Start of SELECTED PASSAGE
Old photo of Tobe Turpen's trading post Old photo of Tobe Turpen's trading post

The photo displayed to the left was taken in 1900 at the original sight of Gallup, New Mexico Trading Post: Tobe Turpen's Trading Post and shows John Lorenzo Hubbell, the owner, pictured in the center wearing a dark suit and hat. The counter shown in this photo was moved to the current Tobe Turpen's Trading Post on Second Street in Gallup NM and can be seen there today.

The Turpen family has been in the trading business for more than just 60 years. Tobe Turpen Sr. opened his Tobe Turpen's Trading Post in 1939 in the building shown above which he purchased from J. L. Hubbell on North Third Street in Gallup NM. Tobe Turpen. Jr. is pictured to the right in the same store building with an employee and a Navajo medicine man (circa. 1947) In 1966, Tobe Jr. was forced to move from the building on North Third Street, when I-40 was constructed. He relocated the trading post to it's present location on South Second Street in Gallup.

Tobe Turpen Jr and Medicine Man Tobe Turpen Jr and Medicine Man

The history of the Turpen family in the trading business began in 1908 when, at the age of 11, Tobe Sr. came west from Texas to work in a trading post owned by his brother-in-law, C.D. Richardson. This was before the start of World War I, and the Turpen family was having hard times at their home in Texas. Mrs. C.D. Richardson, formerly Trula Turpen (Tobe's sister), was trying to find work for her brothers at C.D.'s string of trading posts in Arizona.

Tobe Turpen Senior and Navajo friends c1920 Tobe Turpen Senior and Navajo friends c1920

The picture to the left was taken on the Navajo Reservation (circa 1920) when Tobe Sr. was in his early 20's. Tobe Sr. began working on the Navajo Reservation by hauling freight from Flagstaff, AZ to the trading post at Cameron, AZ. He also worked at the Blue Canyon Trading Post, where he learned to speak the Navajo language, and quickly gained a working knowledge of the trading business. This was the beginning of a long career as a Trader.
End of SELECTED PASSAGE
Start of DATASET CONTENT
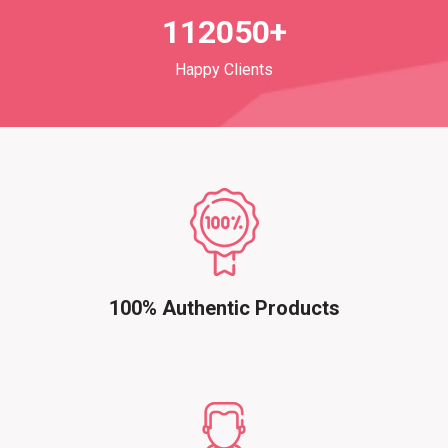
112050+
Happy Clients
100% Authentic Products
End of DATASET CONTENT
ACTIVITIES
A - According to the Turpen trading post history, why did Tobe Jr. have to leave the building on North Third Street in 1966?
B - In the Turpen trading post history, copy out everything from "Tobe Turpen Senior and Navajo friends c1920 Tobe" down to "as a Trader.".

OUTPUTS BY TASK
A - He was forced to move when I-40 was constructed.

B -
Tobe Turpen Senior and Navajo friends c1920 Tobe Turpen Senior and Navajo friends c1920

The picture to the left was taken on the Navajo Reservation (circa 1920) when Tobe Sr. was in his early 20's. Tobe Sr. began working on the Navajo Reservation by hauling freight from Flagstaff, AZ to the trading post at Cameron, AZ. He also worked at the Blue Canyon Trading Post, where he learned to speak the Navajo language, and quickly gained a working knowledge of the trading business. This was the beginning of a long career as a Trader.